Strengthen your citation profile
Look at where competitors are being cited from. If G2 reviews drive their mentions, invest in your G2 profile. If industry blog mentions matter, pursue guest posts and partnerships. If comparison articles drive citations, create your own comparison content.
The goal is to build the same type of signals that are fueling your competitors' AI visibility.
Optimize for the prompts you're losing
For each prompt where a competitor appears and you don't, reverse-engineer what they're doing right. Check their page structure, their schema markup, their content depth, and their third-party mentions. Then build a better version.
This isn't about copying. It's about understanding what signals LLMs respond to and making sure your brand sends those signals clearly.
Monitor and iterate
AI visibility isn't a one-time project. Competitive positions shift. New players enter the conversation. LLMs update their models and change their recommendations. Set up ongoing monitoring (automated if possible) and review your competitive position monthly.

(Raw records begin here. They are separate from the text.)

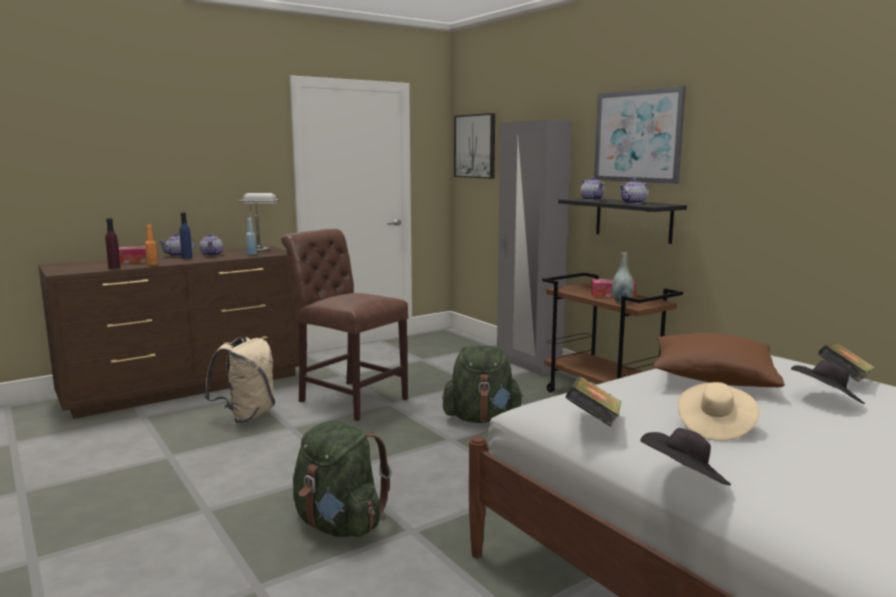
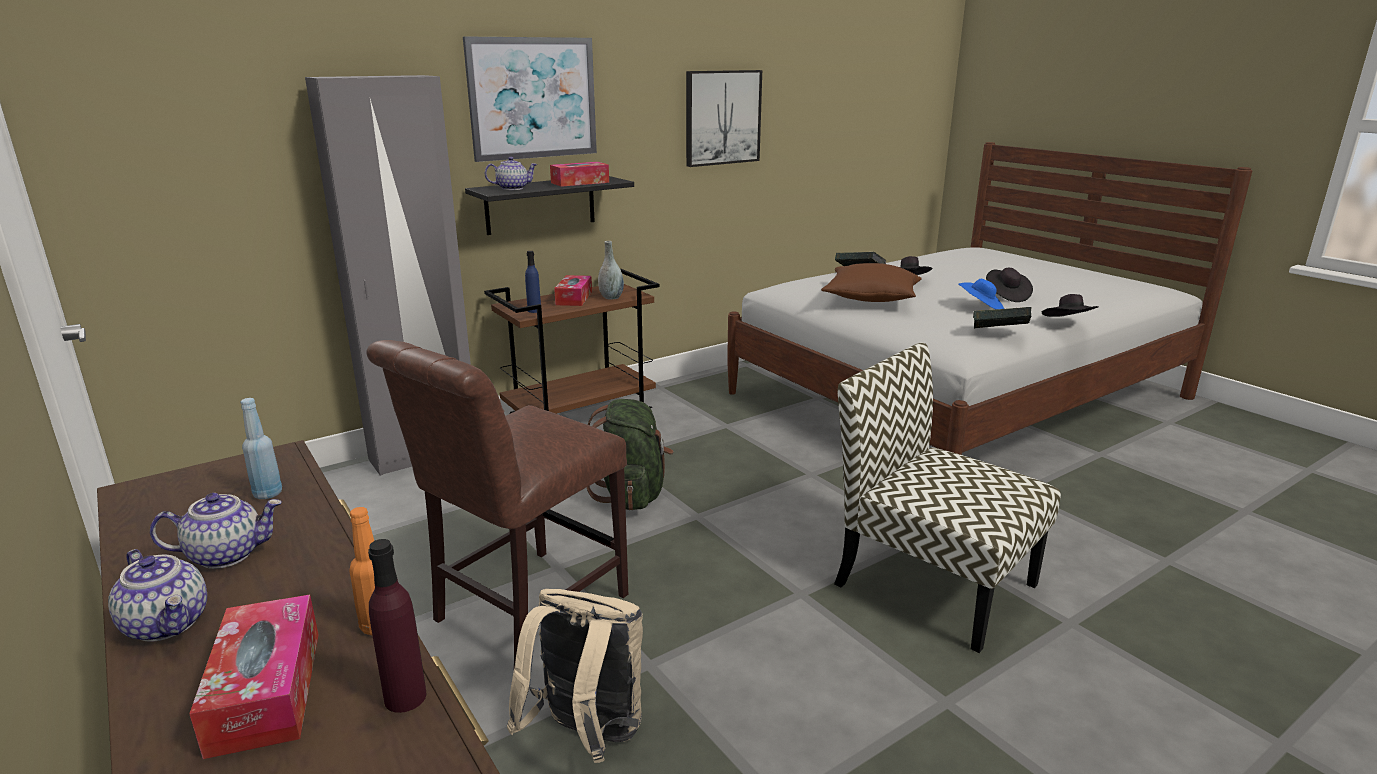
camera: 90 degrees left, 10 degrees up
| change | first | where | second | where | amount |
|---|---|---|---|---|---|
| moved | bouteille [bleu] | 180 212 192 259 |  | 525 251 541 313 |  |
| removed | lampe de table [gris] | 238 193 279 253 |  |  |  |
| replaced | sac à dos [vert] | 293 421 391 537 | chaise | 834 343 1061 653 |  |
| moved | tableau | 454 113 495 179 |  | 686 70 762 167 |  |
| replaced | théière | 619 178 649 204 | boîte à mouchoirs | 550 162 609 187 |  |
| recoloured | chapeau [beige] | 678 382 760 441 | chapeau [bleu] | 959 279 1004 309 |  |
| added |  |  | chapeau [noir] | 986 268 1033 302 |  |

The businesses that win in AI visibility are the ones that treat it as a continuous process, not a one-time audit.
AI competitor analysis is still an emerging discipline. Most businesses aren't doing it yet. That's exactly what makes it valuable. The brands that understand their AI competitive landscape today will be the ones shaping it tomorrow.
The first step is simple: find out where you stand. Run an audit, map your competitors, and decide what to do with what you learn. The data might surprise you.